No surprise, Americans are putting off saving for retirement in lieu of more living in the moment—a tempting but potentially costly mistake (in more ways than one).
More people are enrolled in credit card rewards than are contributing to 401ks or other retirement savings accounts, according to a recent report by Value Penguin.
Examining data collected by Claritas Financial, Value Penguin discovered 61 percent of U.S. households participate in at least one credit card rewards program, while just 58 percent use any type of retirement savings vehicle.
The report pointed to instant gratification as a potential reason that consumers behave this way.
For one, there’s the aggressive nature and invasive prevalence of financial institutions’ credit card marketing efforts. Value Penguin pointed to research by EMI Strategic Marketing, noting several top credit card issuers in America spend upwards of a billion dollars per year on advertising.
Plus, retirement accounts require participants to give up part of their income now in order to enjoy the financial benefit of doing so later—sometimes decades down the line. In contrast, many credit cards are free or low-cost.

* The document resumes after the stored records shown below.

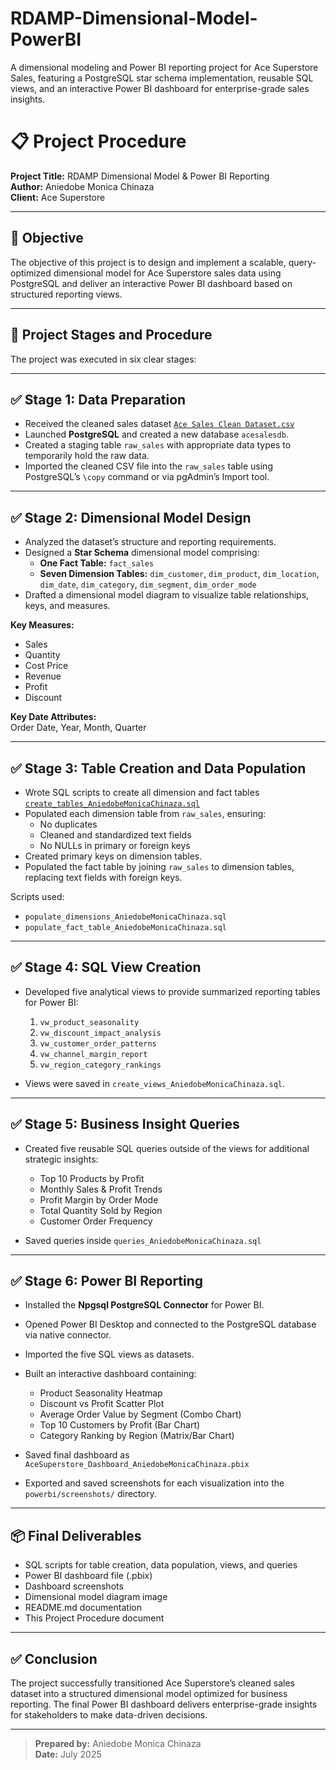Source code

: # RDAMP-Dimensional-Model-PowerBI
A dimensional modeling and Power BI reporting project for Ace Superstore Sales, featuring a PostgreSQL star schema implementation, reusable SQL views, and an interactive Power BI dashboard for enterprise-grade sales insights.


# 📋 Project Procedure  
**Project Title:** RDAMP Dimensional Model & Power BI Reporting  
**Author:** Aniedobe Monica Chinaza  
**Client:** Ace Superstore  

---

## 📖 Objective  

The objective of this project is to design and implement a scalable, query-optimized dimensional model for Ace Superstore sales data using PostgreSQL and deliver an interactive Power BI dashboard based on structured reporting views.  

---

## 📌 Project Stages and Procedure  

The project was executed in six clear stages:

---

## ✅ Stage 1: Data Preparation  

- Received the cleaned sales dataset [`Ace Sales Clean Dataset.csv`](https://github.com/MonicaAniedobe/RDAMP-Dimensional-Model-PowerBI/blob/main/Ace%20Sales%20Clean%20Dataset.csv.csv)
- Launched **PostgreSQL** and created a new database `acesalesdb`.
- Created a staging table `raw_sales` with appropriate data types to temporarily hold the raw data.
- Imported the cleaned CSV file into the `raw_sales` table using PostgreSQL’s `\copy` command or via pgAdmin’s Import tool.

---

## ✅ Stage 2: Dimensional Model Design  

- Analyzed the dataset’s structure and reporting requirements.
- Designed a **Star Schema** dimensional model comprising:
  - **One Fact Table:** `fact_sales`
  - **Seven Dimension Tables:** `dim_customer`, `dim_product`, `dim_location`, `dim_date`, `dim_category`, `dim_segment`, `dim_order_mode`
- Drafted a dimensional model diagram to visualize table relationships, keys, and measures.

**Key Measures:**
- Sales
- Quantity
- Cost Price
- Revenue
- Profit
- Discount  

**Key Date Attributes:**  
Order Date, Year, Month, Quarter

---

## ✅ Stage 3: Table Creation and Data Population  

- Wrote SQL scripts to create all dimension and fact tables [`create_tables_AniedobeMonicaChinaza.sql`](https://github.com/MonicaAniedobe/RDAMP-Dimensional-Model-PowerBI/blob/main/Table%20scripts.sql)
- Populated each dimension table from `raw_sales`, ensuring:
  - No duplicates
  - Cleaned and standardized text fields
  - No NULLs in primary or foreign keys
- Created primary keys on dimension tables.
- Populated the fact table by joining `raw_sales` to dimension tables, replacing text fields with foreign keys.

Scripts used:
- `populate_dimensions_AniedobeMonicaChinaza.sql`
- `populate_fact_table_AniedobeMonicaChinaza.sql`

---

## ✅ Stage 4: SQL View Creation  

- Developed five analytical views to provide summarized reporting tables for Power BI:
  1. `vw_product_seasonality`
  2. `vw_discount_impact_analysis`
  3. `vw_customer_order_patterns`
  4. `vw_channel_margin_report`
  5. `vw_region_category_rankings`

- Views were saved in `create_views_AniedobeMonicaChinaza.sql`.

---

## ✅ Stage 5: Business Insight Queries  

- Created five reusable SQL queries outside of the views for additional strategic insights:
  - Top 10 Products by Profit
  - Monthly Sales & Profit Trends
  - Profit Margin by Order Mode
  - Total Quantity Sold by Region
  - Customer Order Frequency

- Saved queries inside `queries_AniedobeMonicaChinaza.sql`

---

## ✅ Stage 6: Power BI Reporting  

- Installed the **Npgsql PostgreSQL Connector** for Power BI.
- Opened Power BI Desktop and connected to the PostgreSQL database via native connector.
- Imported the five SQL views as datasets.
- Built an interactive dashboard containing:
  - Product Seasonality Heatmap
  - Discount vs Profit Scatter Plot
  - Average Order Value by Segment (Combo Chart)
  - Top 10 Customers by Profit (Bar Chart)
  - Category Ranking by Region (Matrix/Bar Chart)

- Saved final dashboard as `AceSuperstore_Dashboard_AniedobeMonicaChinaza.pbix`
- Exported and saved screenshots for each visualization into the `powerbi/screenshots/` directory.

---

## 📦 Final Deliverables  

- SQL scripts for table creation, data population, views, and queries
- Power BI dashboard file (.pbix)
- Dashboard screenshots
- Dimensional model diagram image
- README.md documentation
- This Project Procedure document

---

## ✅ Conclusion  

The project successfully transitioned Ace Superstore’s cleaned sales dataset into a structured dimensional model optimized for business reporting. The final Power BI dashboard delivers enterprise-grade insights for stakeholders to make data-driven decisions.

---

> **Prepared by:** Aniedobe Monica Chinaza  
> **Date:** July 2025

And for those who pay off their balance each month, rewards programs are seemingly offering something for nothing—right now.

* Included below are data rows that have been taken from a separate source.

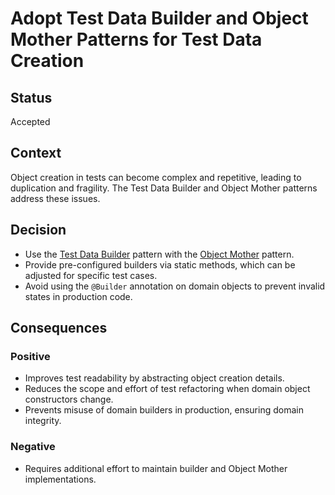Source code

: # Adopt Test Data Builder and Object Mother Patterns for Test Data Creation

## Status
Accepted

## Context

Object creation in tests can become complex and repetitive, leading to duplication and fragility.
The Test Data Builder and Object Mother patterns address these issues.

## Decision

- Use the [Test Data Builder](https://wiki.c2.com/?TestDataBuilder) pattern 
  with the [Object Mother](https://wiki.c2.com/?ObjectMother) pattern.
- Provide pre-configured builders via static methods, which can be adjusted for specific test cases.
- Avoid using the `@Builder` annotation on domain objects to prevent invalid states in production code.

## Consequences

### Positive
- Improves test readability by abstracting object creation details.
- Reduces the scope and effort of test refactoring when domain object constructors change.
- Prevents misuse of domain builders in production, ensuring domain integrity.

### Negative

- Requires additional effort to maintain builder and Object Mother implementations.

The report assessed data from the 100 most populated cities in the country. Other key findings by Value Penguin include:
- Miami had the lowest retirement savings rate. Only 39 percent of households have a retirement savings plan.
- Eight out of the 10 worst-performing cities were from either Florida or California.
- Arlington, Va. had the highest retirement savings participation, with 70 percent of residents contributing.
- Just 10 cities save more in retirement plans than use credit card rewards: Oklahoma City; Tulsa, Okla.; Indianapolis; Plano, Texas; Lincoln, Neb.; Louisville/Jefferson, Ky.; Omaha, Neb.; Fort Wayne, Ind.; Little Rock, Ark.; and Des Moines, Iowa.